Content, APM, Channel technologies

Datadog Cloud Monitoring Gains Watchdog Machine Learning Service


Overall, we are producing more data than ever before. Organizations are able to monitor even the smallest part of their business to make sure everything is running smoothly. The digital age waits for no one, and downtime is unacceptable for all businesses.

However, it is near impossible for humans to process and interpret this massive volume of data. As such many monitoring tools allow you to set specific parameters and receive notifications when behavior falls outside of expected parameters. But setting up monitoring systems has become increasingly complex, since data gathering now spans so many different systems and locations.

Seeking to address those challenges, Datadog has unveiled Watchdog, a machine learning-based monitoring capability that automatically identifies hidden issues and anomalies in dynamic, cloud-based applications. The service is now generally available to all customers on Datadog’s Enterprise APM (application performance monitoring) plan.

According to the company, Watchdog auto-detects performance problems in your applications without any manual setup or configuration. Using Datadog's machine learning algorithms, Watchdog automatically detects issues in your data, such as latency spikes in your microservices, elevated error rates on any of your endpoints, or network issues in one of your cloud provider’s zones, the company claims. In theory, those capabilities allow engineers to head off problems before they are felt by end users.

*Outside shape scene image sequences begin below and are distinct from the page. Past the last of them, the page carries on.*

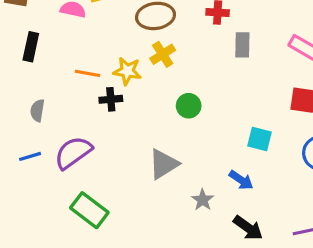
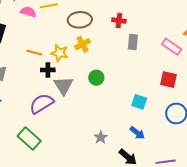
purple semicircle: (73, 153) -> (42, 104), moved
gray triangle: (164, 164) -> (63, 86), moved, turned -35
blue arrow: (241, 180) -> (137, 133), moved

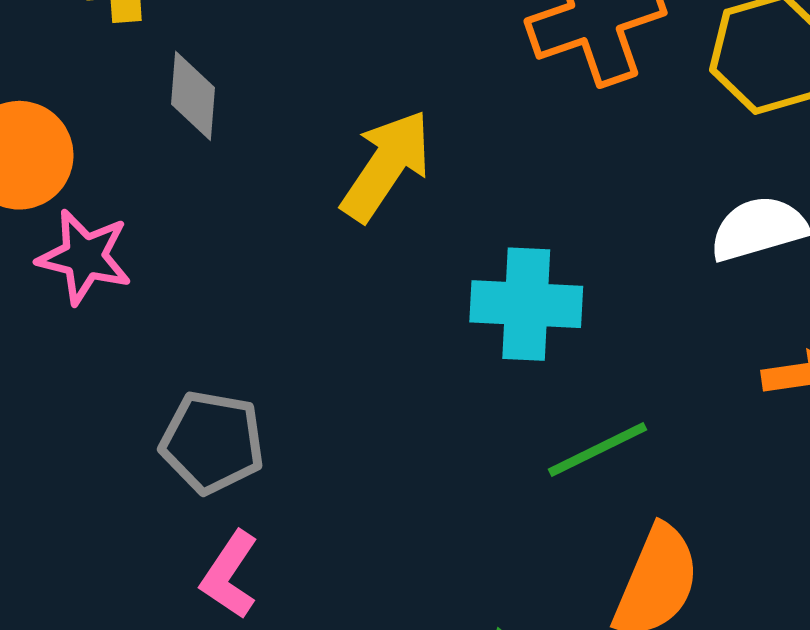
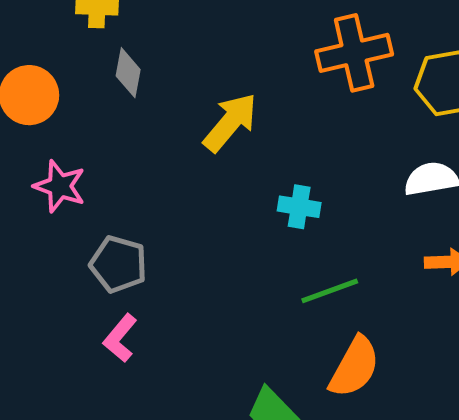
pink star: (84, 257) -> (60, 186), moved
cyan cross: (526, 304) -> (299, 207), size x0.7

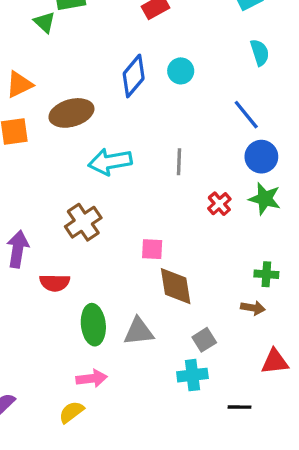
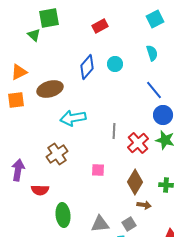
cyan semicircle: (260, 52) -> (152, 53), moved
gray line: (179, 162) -> (114, 131), moved
red cross: (219, 204) -> (138, 143), size x1.5
brown diamond: (176, 286) -> (135, 182), moved, turned 40
brown arrow: (253, 308) -> (144, 205), moved
gray triangle: (139, 331) -> (100, 224), moved

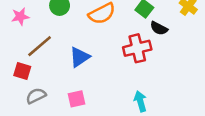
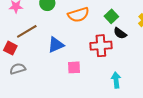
pink square: (77, 99) -> (74, 67), moved
cyan arrow: (140, 101) -> (116, 80), moved

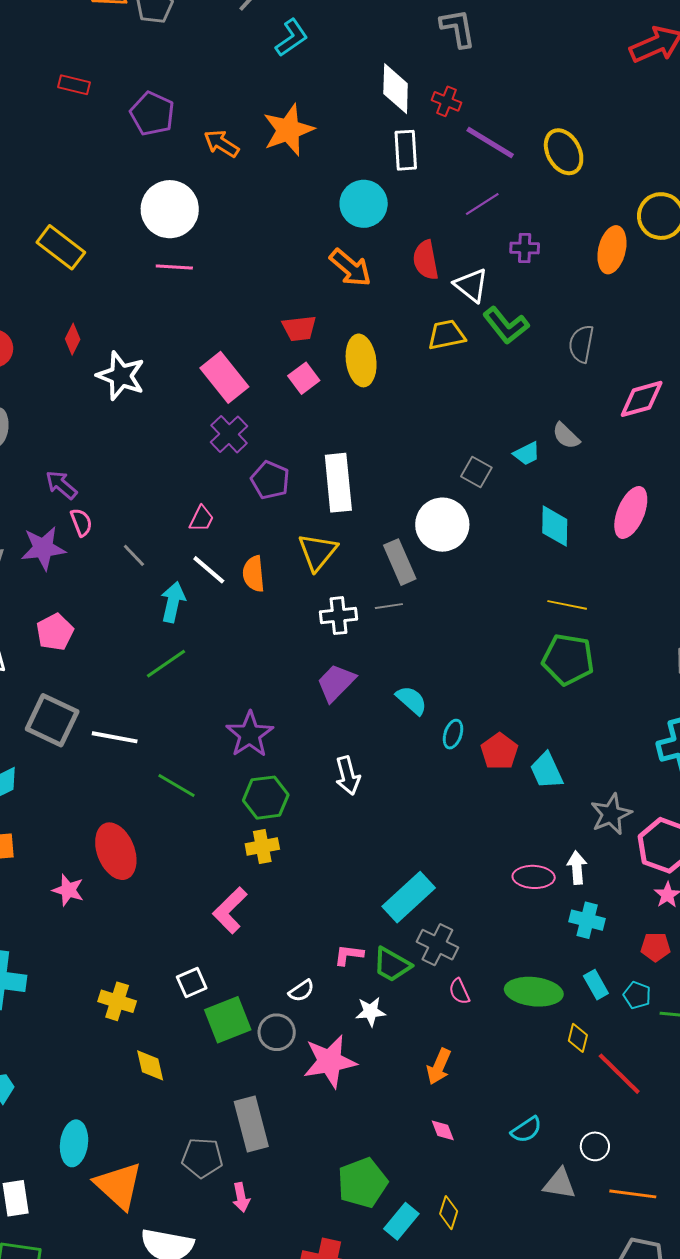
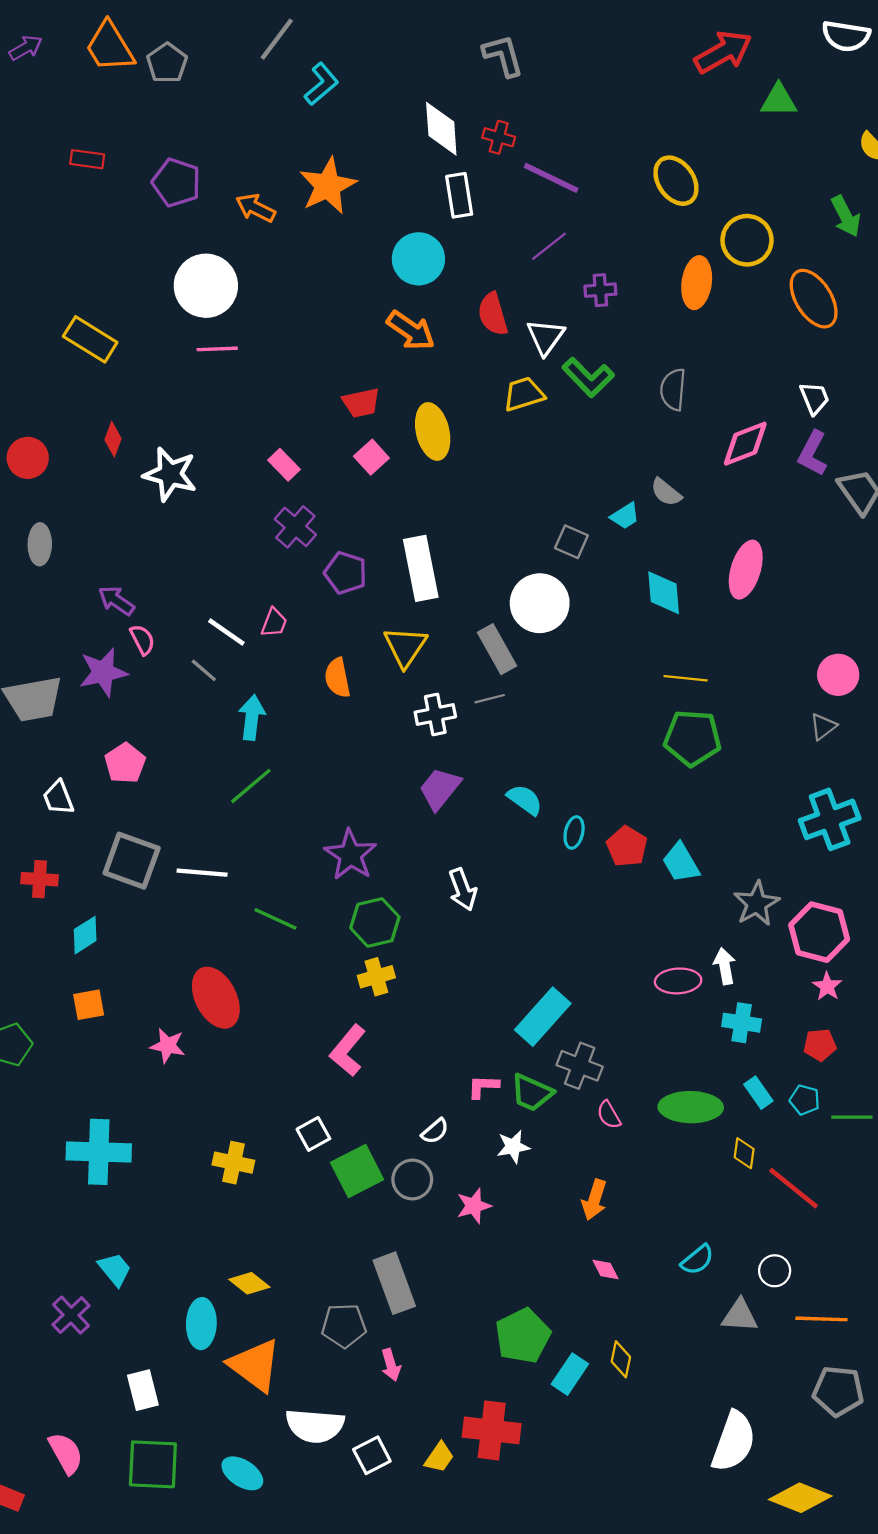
yellow ellipse: (564, 152) -> (676, 181), moved
white triangle: (471, 285) -> (546, 337), turned 33
pink rectangle: (224, 377) -> (284, 465), size x0.6
white line: (209, 570) -> (226, 632), moved
pink star: (330, 1061) -> (474, 1206), size x0.6
yellow diamond: (150, 1065) -> (249, 1283), moved, turned -33

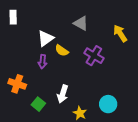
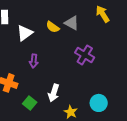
yellow arrow: (120, 33) -> (103, 14), moved
white triangle: (45, 38) -> (25, 33), moved
yellow semicircle: (62, 51) -> (53, 27), moved

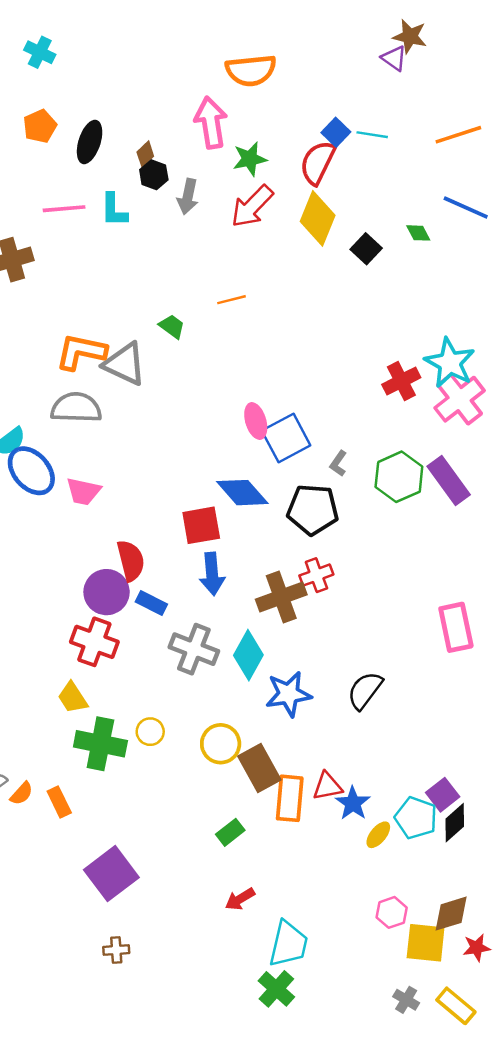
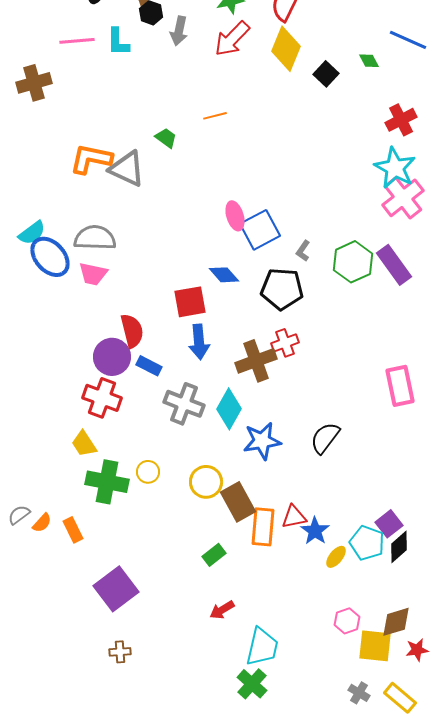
red cross: (401, 381) -> (401, 120), moved
gray semicircle: (76, 408) -> (95, 238), moved
blue diamond: (242, 493) -> (224, 275), size x0.7

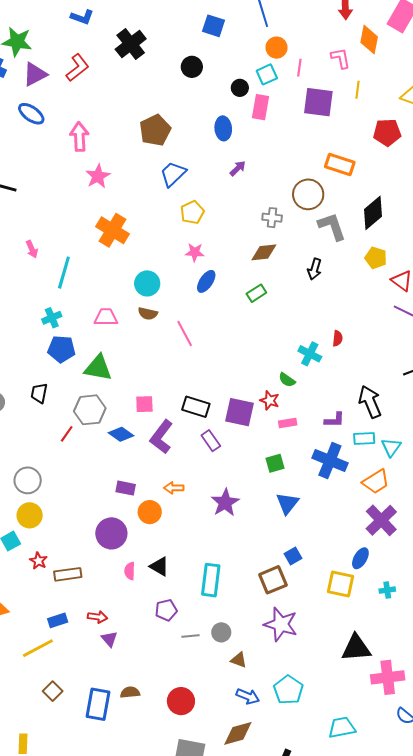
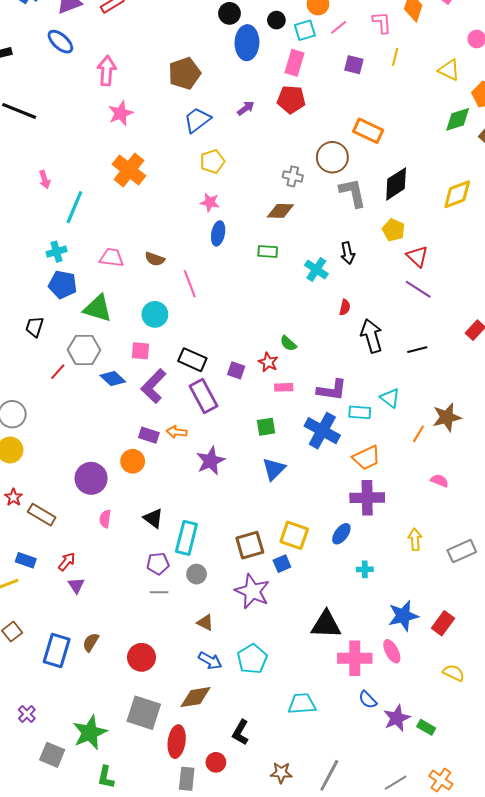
pink line: (299, 68) -> (339, 27), turned 36
black circle: (240, 88) -> (276, 20), moved
purple square: (318, 102) -> (354, 65), size x0.6
blue ellipse: (223, 128) -> (247, 43), moved, size x1.4
red pentagon: (387, 132) -> (291, 99), moved
purple arrow: (238, 168) -> (246, 108), moved
black arrow: (315, 269) -> (348, 253), moved, turned -35
blue ellipse: (206, 281) -> (218, 233), turned -30
cyan circle: (147, 283) -> (155, 314), moved
green rectangle: (256, 293) -> (268, 251), turned 30
cyan cross: (310, 354) -> (316, 269), moved
black arrow: (370, 402) -> (372, 336), moved
purple square: (239, 412) -> (236, 370), size x0.6
purple L-shape: (335, 420) -> (332, 390), size x1.4
purple rectangle: (211, 441) -> (203, 396), size x1.5
cyan triangle: (391, 447) -> (390, 398), moved, turned -35
purple rectangle: (126, 488) -> (149, 435), moved
orange arrow: (174, 488) -> (177, 432), moved
purple cross: (381, 520) -> (367, 498), turned 36
blue square: (293, 556) -> (282, 564), moved
black triangle: (159, 566) -> (153, 518), moved
brown rectangle: (68, 574) -> (42, 515), turned 32
yellow square: (341, 584) -> (294, 535), moved
purple pentagon: (166, 610) -> (158, 564), moved
red arrow: (97, 617) -> (67, 562), turned -66
blue rectangle: (58, 620) -> (26, 560), turned 30
gray circle: (221, 632) -> (197, 574), moved
brown semicircle: (130, 692) -> (91, 642), turned -60

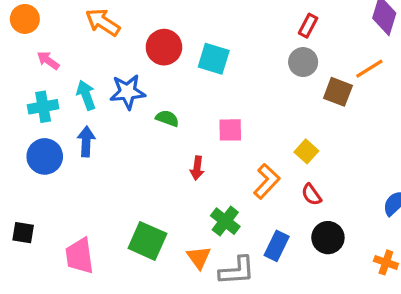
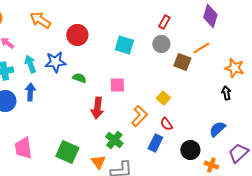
cyan square: (214, 59) -> (124, 45), moved
red arrow: (197, 168) -> (97, 108), size x1.5
black circle: (328, 238) -> (190, 150), moved
blue rectangle: (277, 246) -> (155, 143), moved
pink trapezoid: (80, 256) -> (23, 148), moved

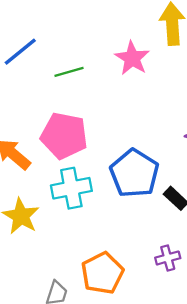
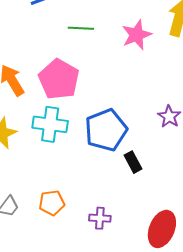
purple cross: (168, 258) -> (100, 218), moved
orange pentagon: (102, 273) -> (52, 203), size x0.7

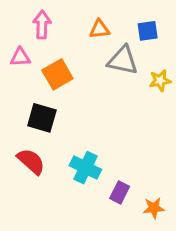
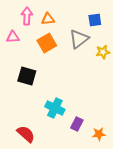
orange triangle: (99, 29) -> (48, 19), moved
gray triangle: (123, 60) -> (79, 39), turned -50
orange square: (57, 74) -> (47, 43), moved
red semicircle: (31, 161) -> (26, 134), moved

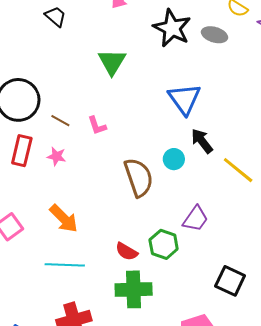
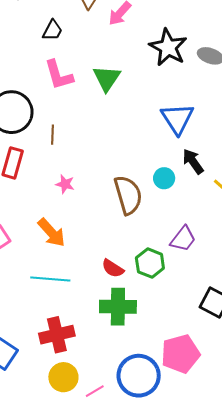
black trapezoid: (56, 16) -> (52, 30), turned 75
brown line: (60, 121) -> (52, 135), turned 60
pink L-shape: (97, 126) -> (59, 75), moved, size x1.6
pink star: (56, 156) -> (65, 184), moved

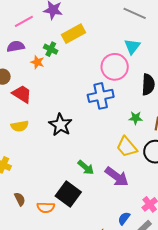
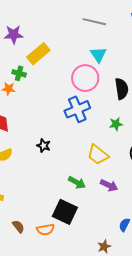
black star: (60, 125) -> (44, 146), size x0.6
yellow trapezoid: (127, 147) -> (98, 155), moved
purple arrow: (117, 177) -> (109, 185), size x0.7

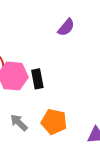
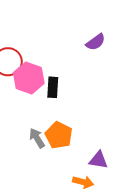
gray arrow: (19, 123) -> (37, 138), moved

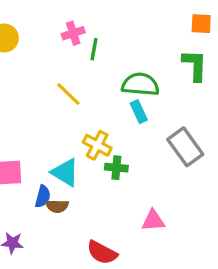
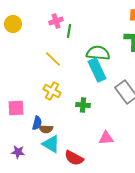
cyan rectangle: (139, 112) -> (97, 70), size x1.6
yellow cross: (97, 145) -> (52, 91), moved
cyan triangle: (65, 172) -> (51, 144), moved

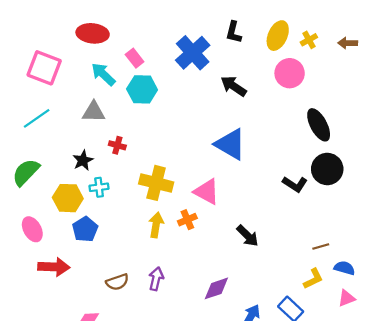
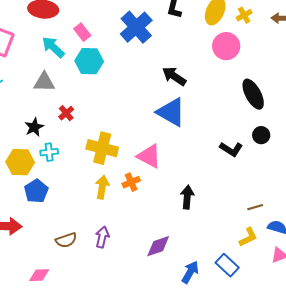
black arrow: (234, 86) -> (174, 76), moved
red cross: (117, 145) -> (66, 113), turned 35
black circle: (327, 169) -> (261, 135), size x0.6
black arrow: (248, 236) -> (187, 197), turned -130

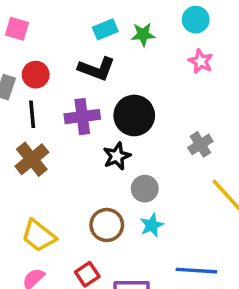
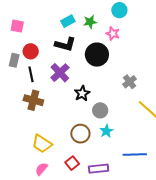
pink star: (201, 61) -> (113, 34), moved
black circle: (134, 115) -> (97, 55), moved
purple cross: (82, 117) -> (60, 73), turned -30
brown cross: (32, 159) -> (33, 100), turned -30

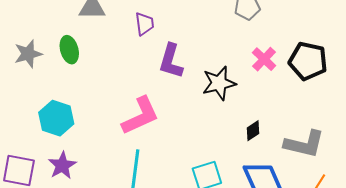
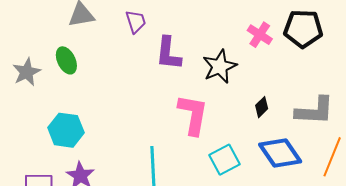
pink L-shape: (140, 116) -> (193, 115), moved, turned -45

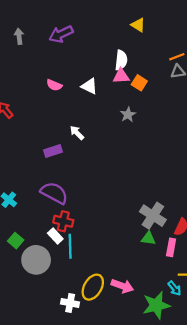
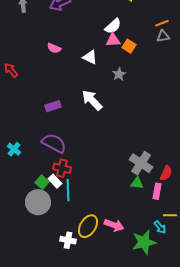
white semicircle: (121, 60) -> (113, 26), turned 42
white triangle: (89, 86) -> (90, 57), moved
white arrow: (77, 133) -> (92, 100), moved, size x1.6
green square: (16, 241) -> (42, 182), moved

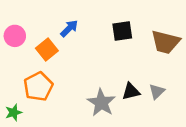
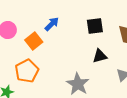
black triangle: (131, 91) -> (100, 56), moved

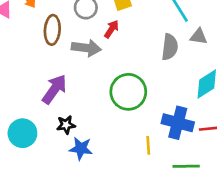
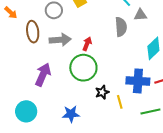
red arrow: (112, 29) -> (87, 44), moved
green circle: (128, 92) -> (83, 68), moved
black star: (66, 125) -> (102, 92), moved

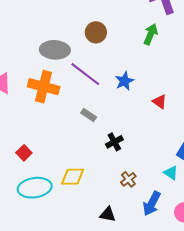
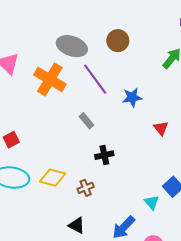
brown cross: (128, 179) -> (86, 188), moved

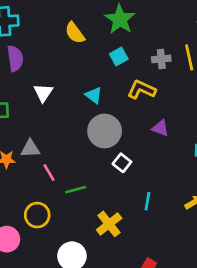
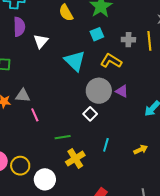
white triangle: (43, 93) -> (41, 41), moved
cyan triangle: (94, 95) -> (75, 61), size x1.6
gray circle: (105, 131) -> (99, 91), moved
green line: (76, 190) -> (63, 137), moved
yellow circle: (37, 215) -> (20, 166), moved

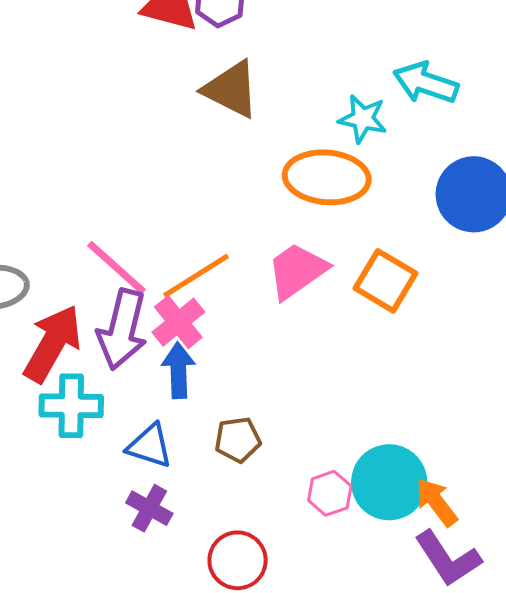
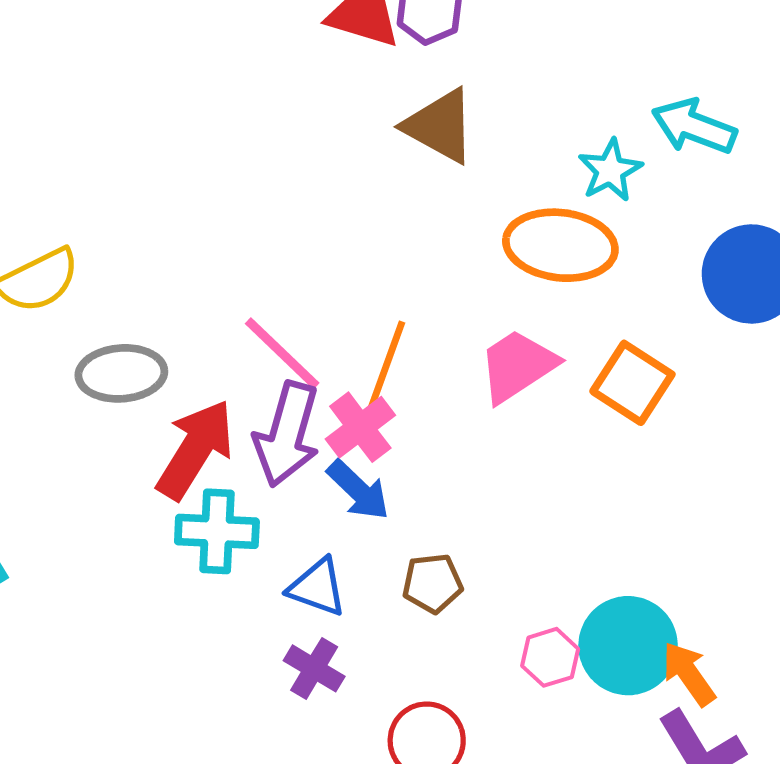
cyan star: (363, 119) -> (610, 170), turned 30
orange line: (196, 276) -> (386, 367), turned -40
blue arrow: (178, 370) -> (358, 490), turned 134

Watchdog combines many Datadog features including:

  • Anomaly Detection - By analyzing a metric’s historical behavior, anomaly detection distinguishes between normal and abnormal metric trends.
  • Outlier Detection - Automatically identify any host (or group of hosts) that is behaving abnormally compared to its peers.
  • Forecasting - Forecasting algorithms use machine learning to continuously evaluate a metric’s evolution and predict its future values. With forecasts, you can visualize expected trends and specify how far in advance you want to get alerted about potential issues, Datadog says.
  • Composite Alerting -  Combine two or more separate monitors using logical operators to further refine your alerts—for actionable insights without the plethora of alerts that require no action, the company asserts.

At launch, Watchdog now evaluates key application metrics, such as latency or error rates, from Datadog APM. The company is continually adding algorithms to apply Watchdog to new problems and additional types of monitoring data so it can detect new kinds of situations anywhere in your environment.

Author: Datadog’s Brad Menezes
Datadog's Brad Menezes

For more details on how it works, Brad Menezes of Datadog wrote an extensive blog post including screenshots to show the service in action. Menezes notes that Datadog enables you to reliably alert the right people at the right time, without the need to set up alerts ahead of time, which can be very attractive to MSPs.

As Datadog continues to grow its monitoring portfolio, it hopes to attract more MSPs as resellers. The company continues to invest in their partner program and release features like Watchdog that will appeal to service providers that need to monitor multiple networks across various environments. They do have significant competition in the market though from companies like Cisco AppDynamics, Dynatrace, New Relic and CA Technologies, among others.